Cette situation est d’autant plus frappante lorsqu’on considère le poids démographique du Québec. La province représente un peu moins de 23 % de la population canadienne, mais plus de la moitié des postes de résidence en médecine familiale non pourvus au pays s’y trouvent.
Dans un contexte où le Québec fait face à une pénurie chronique de médecins de famille, ces résultats sont profondément préoccupants.
Aussi troublant : le Québec est l’une des rares juridictions en Amérique du Nord qui n’autorise pas les étudiants internationaux en médecine à postuler à un poste de résidence au Québec durant leur dernière année d’études.

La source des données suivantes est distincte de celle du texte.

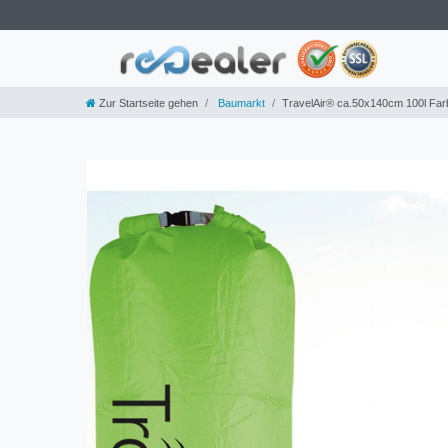
Zur Startseite gehen
Baumarkt
TravelAir® ca.50x140cm 100l Farb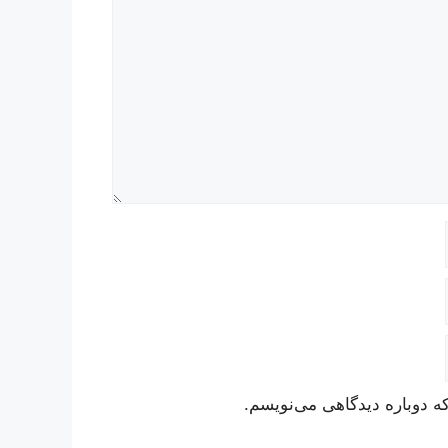
ه دوباره دیدگاهی می‌نویسم.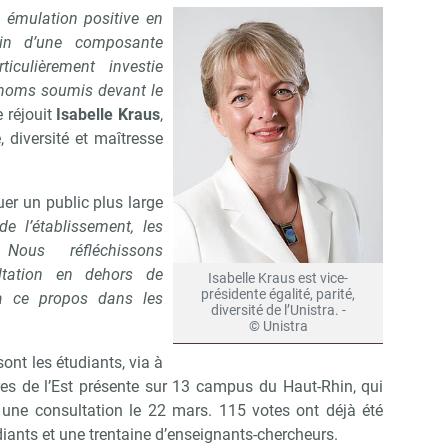
e émulation positive en
in d’une composante
Non merci, je reçois déjà !
Je déciderai plus tard
ticulièrement investie
s noms soumis devant le
e réjouit
Isabelle Kraus
,
é, diversité et maîtresse
er un public plus large
de l’établissement, les
 Nous réfléchissons
ltation en dehors de
Isabelle Kraus est vice-
présidente égalité, parité,
 à ce propos dans les
diversité de l’Unistra. -
© Unistra
sont les étudiants, via à
es de l’Est présente sur 13 campus du Haut-Rhin, qui
 une consultation le 22 mars. 115 votes ont déjà été
diants et une trentaine d’enseignants-chercheurs.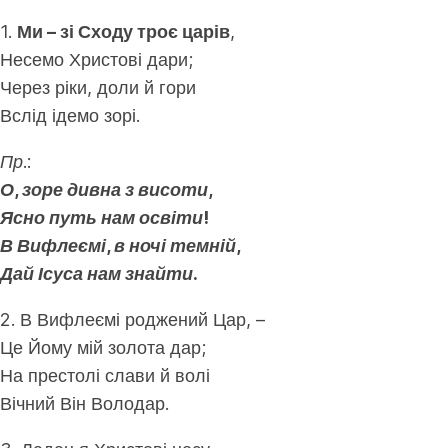
1.
Ми – зі Сходу троє царів
,
Несемо Христові дари;
Через ріки, доли й гори
Вслід ідемо зорі.
Пр.:
О, зоре дивна з висоти,
Ясно путь нам освіти!
В Вифлеємі, в ночі темній,
Дай Ісуса нам знайти.
2. В Вифлеємі роджений Цар, –
Це Йому мій золота дар;
На престолі слави й волі
Вічний Він Володар.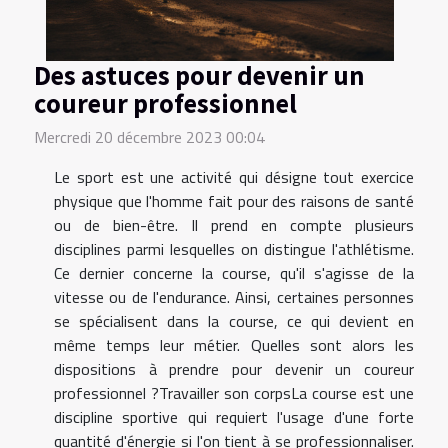
Des astuces pour devenir un
coureur professionnel
Mercredi 20 décembre 2023 00:04
Le sport est une activité qui désigne tout exercice
physique que l'homme fait pour des raisons de santé
ou de bien-être. Il prend en compte plusieurs
disciplines parmi lesquelles on distingue l'athlétisme.
Ce dernier concerne la course, qu'il s'agisse de la
vitesse ou de l'endurance. Ainsi, certaines personnes
se spécialisent dans la course, ce qui devient en
même temps leur métier. Quelles sont alors les
dispositions à prendre pour devenir un coureur
professionnel ?Travailler son corpsLa course est une
discipline sportive qui requiert l'usage d'une forte
quantité d'énergie si l'on tient à se professionnaliser.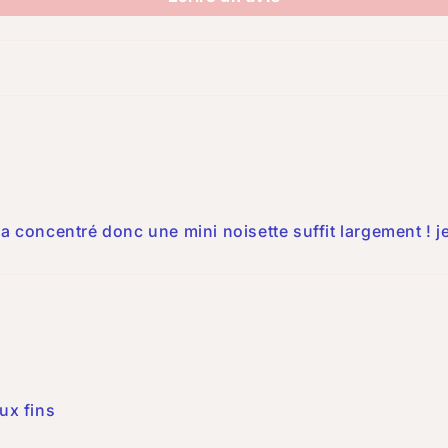
tra concentré donc une mini noisette suffit largement !
ux fins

Cette restriction touche également plusieurs étudiants québécois qui ont choisi de poursuivre leurs études médicales à l’étranger (dans quelques cas à cause du manque de places dans les facultés de médecine du Québec) et qui souhaitent revenir terminer leur formation ici. Le système québécois étant si compliqué et difficile d’accès pour ces étudiants de retour, ils trouvent facilement des places ailleurs au Canada et aux États-Unis, où ils sont accueillis à bras ouverts.
Le résultat est paradoxal. D’un côté, des postes de formation en médecine familiale demeurent vacants. De l’autre, des candidats qualifiés souhaitent venir — ou revenir — pratiquer au Québec.
Pendant ce temps, nous n’attirons pas suffisamment de candidats de l’extérieur et nous ne facilitons même pas le retour d’étudiants québécois qui étudient à l’étranger et souhaitent revenir chez eux.
Le problème ne peut pas être simplement attribué à un manque général d’intérêt pour la médecine familiale au Canada. Si tel était le cas, les postes vacants seraient répartis de manière relativement uniforme entre les provinces. Or, les données montrent plutôt une concentration disproportionnée des postes vacants au Québec.
Il faut donc s’interroger sur les facteurs qui expliquent cette situation. Quelle qu’en soit la cause, une chose est claire : le Québec ne peut pas se permettre de laisser vacants des postes de formation en médecine familiale alors même que l’accès aux soins primaires demeure l’un des plus grands défis de notre système de santé.
Les résultats du jumelage CaRMS devraient servir de signal d’alarme. Dans un contexte de pénurie chronique de médecins de famille, il est difficile de comprendre pourquoi autant de postes de formation demeurent vacants au Québec. Les données soulèvent une question simple mais fondamentale : qu’est-ce qui, dans notre système, empêche ces postes d’être pourvus ?
Si nous voulons réellement améliorer l’accès aux soins primaires pour les Québécois, il faudra avoir le courage d’examiner ces résultats avec lucidité — et d’ajuster nos politiques en conséquence.